Successful traversability inference examples from the on-field tests: real images (left), related non-traversable area prediction in blue (right)

Fig. 14
figure 14

Failure examples from the on-field tests: real images (left), related non-traversable area prediction in blue (right)

We have also compared our method with the reinforcement learning approach in Xie et al. (2017). While the latter provides appreciable results, thanks to retraining performed in simulation, it also occasionally resulted in collisions with rocks or walls. This kind of navigation mistakes could be ascribed to the inability of the model to deal with the change of lighting conditions or to a potential delay in the decision making of the agent, which results into trajectories colliding with obstacles. A video showing some video samples of scenarios where (Xie et al. 2017) fails, whereas our approach succeeds, can be found in the supplementary material. However, it is worth recalling that it is hard to properly identify potential sources of failures, since in Xie et al. (2017) we do not have a predicted traversability outcome, but the navigation control action. Thus, in the provided video we show the on-board camera view during navigation up to the moment before the robot bumps into an obstacle.

7 Conclusions

In this paper, we introduced a novel method for traversability prediction based on self-supervision and domain adaptation. To enhance the capabilities of the model we created a large, fully annotated, synthetic dataset in a simulated environment, relieving from the burden of manually labeling a real dataset. The proposed approach outperforms previous methods for traversability estimation (Palazzo et al. 2020), while relaxing the need for supervision on real data.

On-field tests, performed in an unseen outdoor and unstructured scenario, confirm the effectiveness of the proposed method to accurately estimate traversability, thus enabling the vehicle to autonomously navigate in the target environment.

Future developments include enhancing model results when dealing with new unseen objects, such as occlusions between vegetation and non-traversable obstacles in rocks. A possible solution may include to integrate traversability predictions with confidence scores by a segmentation model, such as DeepLabV2, in order to detect critical regions (where prediction confidence is expected to be low). Uncertainty regions can be then treated as non-traversable when the prediction confidence falls below a threshold.

A related research direction concerns the limitations of the proposed approach for domain adaptation. Indeed, while numerical experiments and on-field tests demonstrated that our method effectively transfers knowledge from synthetic scenarios to real (and even unseen) environments, our preliminary results show that the model fails in presence of extreme domain changes, e.g., when performing supervised training on a synthetic “volcanic” scene and domain adaptation on a grassy environment, with previously-unseen obstacles such as trees).

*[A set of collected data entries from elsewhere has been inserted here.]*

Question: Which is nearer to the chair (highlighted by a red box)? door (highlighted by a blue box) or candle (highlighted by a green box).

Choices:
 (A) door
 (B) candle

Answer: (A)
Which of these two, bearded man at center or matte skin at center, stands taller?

In terms of the formulation of the training objective, we also intend to address the lack of distinction between traversability errors performed in the lower part of the image (i.e., closer to the robot) than in the higher part. A possible solution would be to weigh the training samples based on the ground-truth traversability scores, giving more importance to lower ones; to this aim, we should beforehand ensure a uniform distribution over traversability values collected during the hand-guided navigation sessions.

Finally, we intend to investigate sensor fusion approaches to integrate RGB data with depth cameras and/or LIDAR scans, to further improve the accuracy of the model in the presence of ambiguous visual features, as well as to explore model architectures and learning methodologies for point cloud inputs—e.g., 3D convolutions (Huang and You 2016), graph neural networks (Shi and Rajkumar 2020), transformers (Guo et al. 2021). The proposed approach could be further extended by integrating it with learning-based path planners, such as an end-to-end reinforcement learning–based navigation agent.

8 Supplementary information

A video showing some sessions of autonomous navigation during the on-field tests performed in the considered environment can be found in the supplementary material.